From https://livingenergyfarm.org/wp-content/uploads/2019/03/LELCS6.pdf

Living Energy Farm (LEF) has developed two unique electrical technologies. The first is “daylight drive” whereby we power high-voltage DC motors during daylight hours. Early generations of off-grid energy systems used low-voltage DC electricity from PV panels. Increasingly, PV panels are tied together in strings that produce much higher voltages. At LEF, 90% of energy use is based on daylight drive application of high-voltage DC power from PV panels. This dramatically reduces the cost of providing basic services like pumping water, grinding grain, cutting wood, or accomplishing any of a myriad tasks that are needed in a village. Combined with thermal storage, daylight drive is a much cheaper, more durable method of suppling stationary power than AC power systems.

The second technology we have developed at LEF is the integration of nickel-iron (NiFe) batteries with LED lighting and charging systems.
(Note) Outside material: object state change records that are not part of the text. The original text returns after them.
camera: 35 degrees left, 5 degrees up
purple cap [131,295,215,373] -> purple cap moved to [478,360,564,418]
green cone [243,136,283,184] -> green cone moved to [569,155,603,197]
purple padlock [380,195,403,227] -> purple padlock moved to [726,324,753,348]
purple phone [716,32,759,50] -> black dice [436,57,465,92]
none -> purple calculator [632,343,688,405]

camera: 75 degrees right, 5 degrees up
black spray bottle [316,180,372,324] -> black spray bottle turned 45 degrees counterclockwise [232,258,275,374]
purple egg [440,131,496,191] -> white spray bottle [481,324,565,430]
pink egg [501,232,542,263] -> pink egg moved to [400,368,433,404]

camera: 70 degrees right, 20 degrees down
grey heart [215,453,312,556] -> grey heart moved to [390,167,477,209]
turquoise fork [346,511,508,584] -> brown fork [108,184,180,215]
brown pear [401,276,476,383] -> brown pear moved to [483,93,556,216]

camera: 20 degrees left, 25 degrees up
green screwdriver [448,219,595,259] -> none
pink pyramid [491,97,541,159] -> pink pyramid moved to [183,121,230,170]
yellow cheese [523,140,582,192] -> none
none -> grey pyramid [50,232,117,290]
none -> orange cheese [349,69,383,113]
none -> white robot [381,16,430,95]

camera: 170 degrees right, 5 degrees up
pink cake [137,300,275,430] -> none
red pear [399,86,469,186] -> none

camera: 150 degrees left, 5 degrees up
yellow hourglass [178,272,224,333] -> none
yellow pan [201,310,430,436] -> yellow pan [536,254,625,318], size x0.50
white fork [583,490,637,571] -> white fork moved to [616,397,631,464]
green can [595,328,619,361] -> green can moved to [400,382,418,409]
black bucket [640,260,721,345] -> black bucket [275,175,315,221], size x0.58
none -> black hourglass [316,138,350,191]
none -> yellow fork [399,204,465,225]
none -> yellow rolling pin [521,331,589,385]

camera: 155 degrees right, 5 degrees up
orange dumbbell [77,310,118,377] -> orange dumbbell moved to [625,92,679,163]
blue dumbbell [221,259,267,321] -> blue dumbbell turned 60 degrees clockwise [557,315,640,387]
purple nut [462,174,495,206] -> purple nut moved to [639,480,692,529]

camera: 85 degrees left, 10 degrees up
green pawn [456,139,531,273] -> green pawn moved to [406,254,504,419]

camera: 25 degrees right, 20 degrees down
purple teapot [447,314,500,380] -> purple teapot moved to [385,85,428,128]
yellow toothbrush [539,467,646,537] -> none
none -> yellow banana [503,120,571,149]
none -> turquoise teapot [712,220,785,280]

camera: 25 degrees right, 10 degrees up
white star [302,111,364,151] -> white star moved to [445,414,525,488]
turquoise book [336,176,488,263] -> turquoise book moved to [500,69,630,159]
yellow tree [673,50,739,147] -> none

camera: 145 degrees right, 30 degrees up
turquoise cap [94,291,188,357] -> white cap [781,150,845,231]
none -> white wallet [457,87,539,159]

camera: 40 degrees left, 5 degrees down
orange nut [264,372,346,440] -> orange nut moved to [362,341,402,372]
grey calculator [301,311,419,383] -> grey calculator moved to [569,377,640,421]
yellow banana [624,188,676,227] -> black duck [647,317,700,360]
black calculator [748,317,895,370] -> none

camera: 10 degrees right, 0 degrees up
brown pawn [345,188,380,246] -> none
We are pursuing the deployment of this latter technology because it can be easily deployed to provide lighting and charging services for people all over the world who cannot afford grid power.

How is that LEF found these simple, cost-effective ways of using solar electricity while so many well-funded engineering organizations did not? Because we have been looking for answers that are simple, cheap, and durable, and they are looking for energy systems that mimic the AC grid power available to middle class consumers in industrial societies. The answer you get depends on the question you ask.

NiFe batteries are heavy and expensive. They were in significant use in industry 50 – 100 years ago. They faded out because the battery companies could not make enough money on them. But that predated both the arrival of both easily available photovoltaic (PV) solar electricity and LED light bulbs. (Incidentally, the old industrial NiFe batteries had high standby loss, modern ones do not. The price of NiFes is also coming down dramatically.) With the demise of NiFe batteries, the nascent off-grid movement of the 1970s and 1980s standardized around the use of short-lived lead-acid batteries. Off-grid technologies have been crippled by poor batteries.